Even when Cole’s father was alive, Gunderson had put a sizeable offer on the table for the north pasture that butted up to his land. That was one of two times Cole had seen his father lose his temper. He’d nearly thrown the man and his son out of the McAllister kitchen. Of course, it was no secret to anyone who lived within a hundred miles that the McAllisters and the Gundersons hadn’t gotten along for over four generations. Cole wasn’t sure if anyone recalled what had started the feud. Didn’t matter. If and when the time came to sell, he’d sooner rob a bank than deed so much as a square inch to Wallace. Cole’s dislike for the man had nothing to do with the family history. He simply couldn’t abide the bastard’s mistreatment of his animals.

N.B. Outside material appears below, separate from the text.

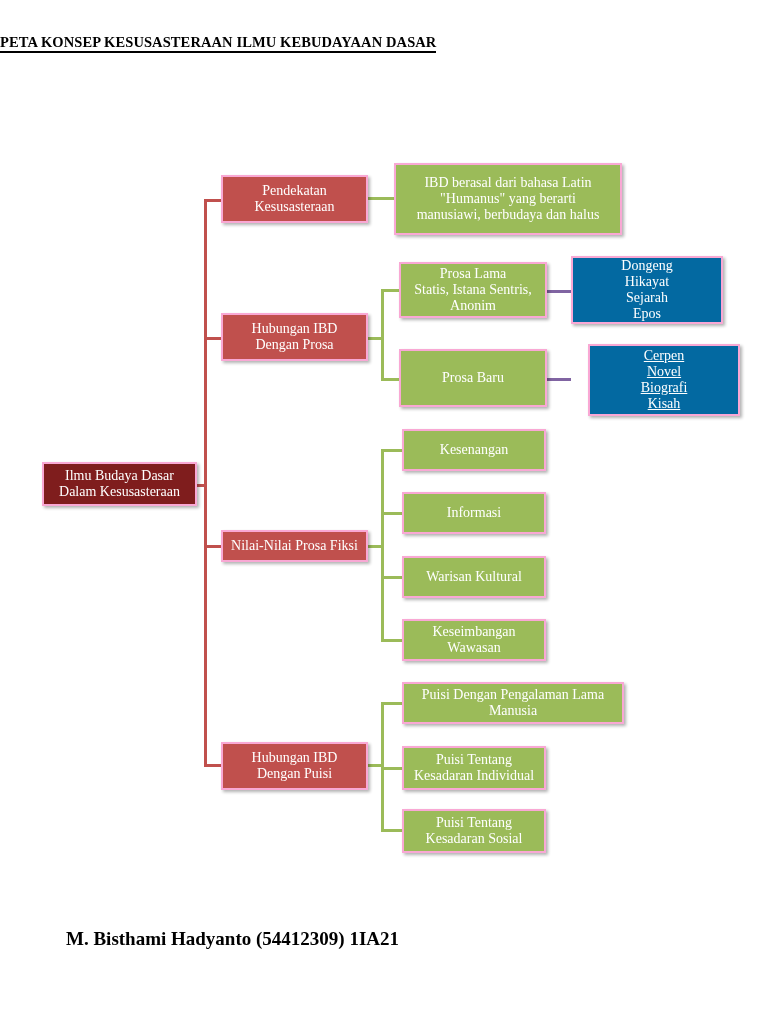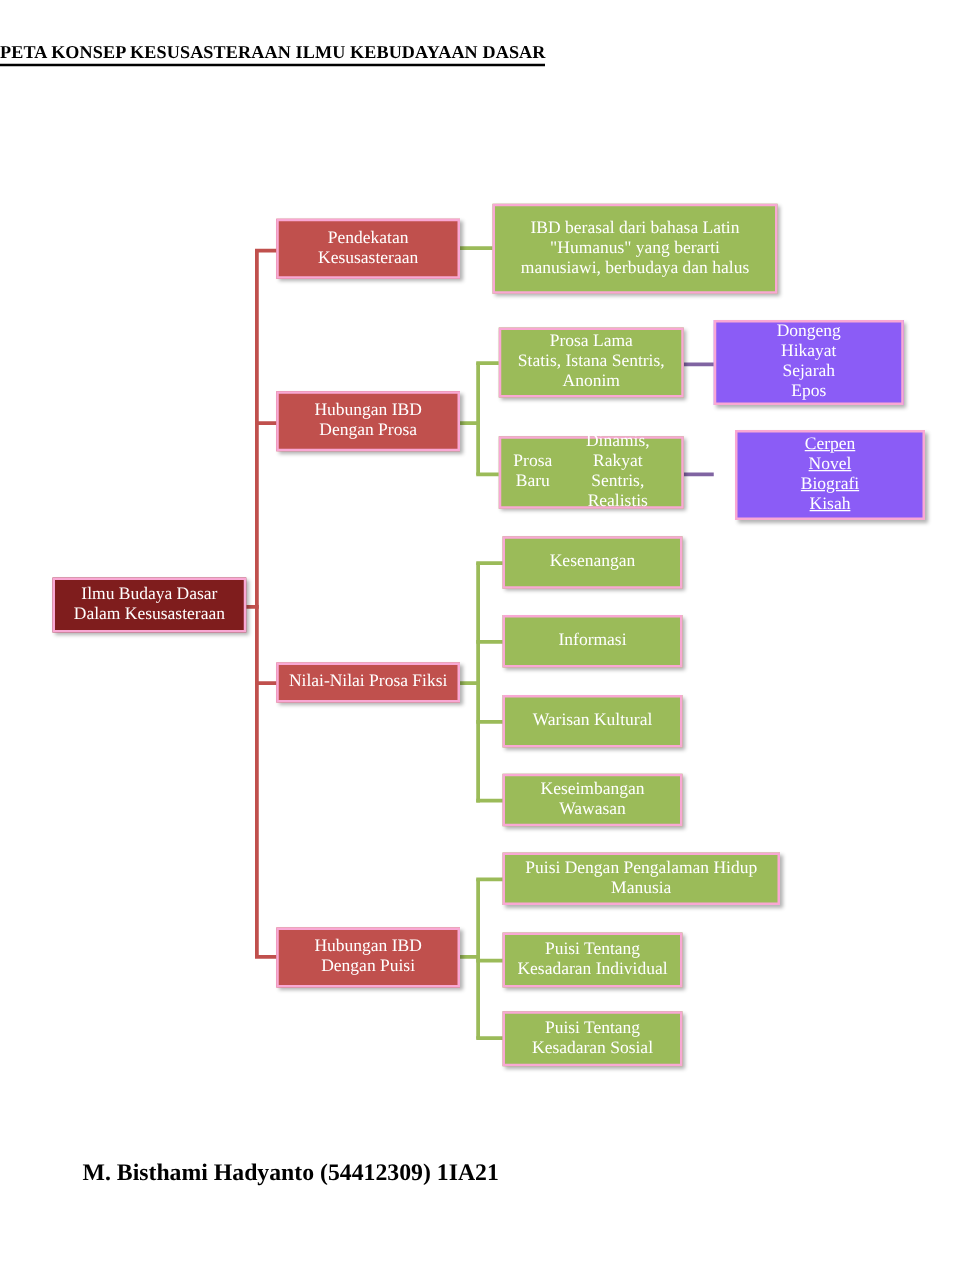"Dongeng" .n-purple { background: #8b5cf6 -> #0369a1 }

The bunkhouse and barn came into view, made hazy by the plumes of gray smoke drifting up from the rows of barbecue pits. Chester had started early this morning, baking corn bread and preparing the chicken and ribs for this evening’s bash. As Cole rode toward the stables, he saw the groups of picnic tables set up closer to the main house. A couple had been placed near the bunkhouse kitchen. White lights had been strung up around the pine trees and along the corral fence, and a rainbow of balloons bobbed from the posts.
He didn’t see his brother’s Jeep so Cole knew Jesse hadn’t returned from the airport with Rachel yet. Some of the neighbors were already here. He recognized the two black-and-red trucks parked along the gravel driveway, and noticed that the Richardson brood and Ida and Henry Pickens were climbing out of their pickups on the other side of the barn. He didn’t know how many people his mother had invited, over fifty he’d reckon. And that wasn’t counting the hands—most of them had been as much a part of Rachel’s life as Cole and his brothers.
If Cole hadn’t stepped in, there would have been a much larger crowd. The shocked expression on his mother’s face when he’d given her a budget remained vivid in his mind. What had stung even more was the sad, resigned nod that told him she suspected they were in trouble. Still, she hadn’t asked for details, hadn’t given him so much as a glance of disapproval or a hint of disappointment. Being the gracious lady she’d always been, she’d simply smiled and said how happy she would be to have Rachel home again, and that was all that mattered.
His sister would be a whole different story. She’d take one look at the barn that needed painting, the corral fence that should’ve been replaced by now and all the other areas he’d been forced to ignore, and she’d have questions, demand answers. He wouldn’t blame her one bit. Didn’t mean he’d welcome the inquisition.
SHORTLY AFTER TEN, the last of the guests started to leave. Cole normally would be getting into the sack by now since he routinely awoke at five every day, but throughout the evening he’d caught Rachel’s questioning looks enough to know that she wouldn’t wait until morning to give him the third degree.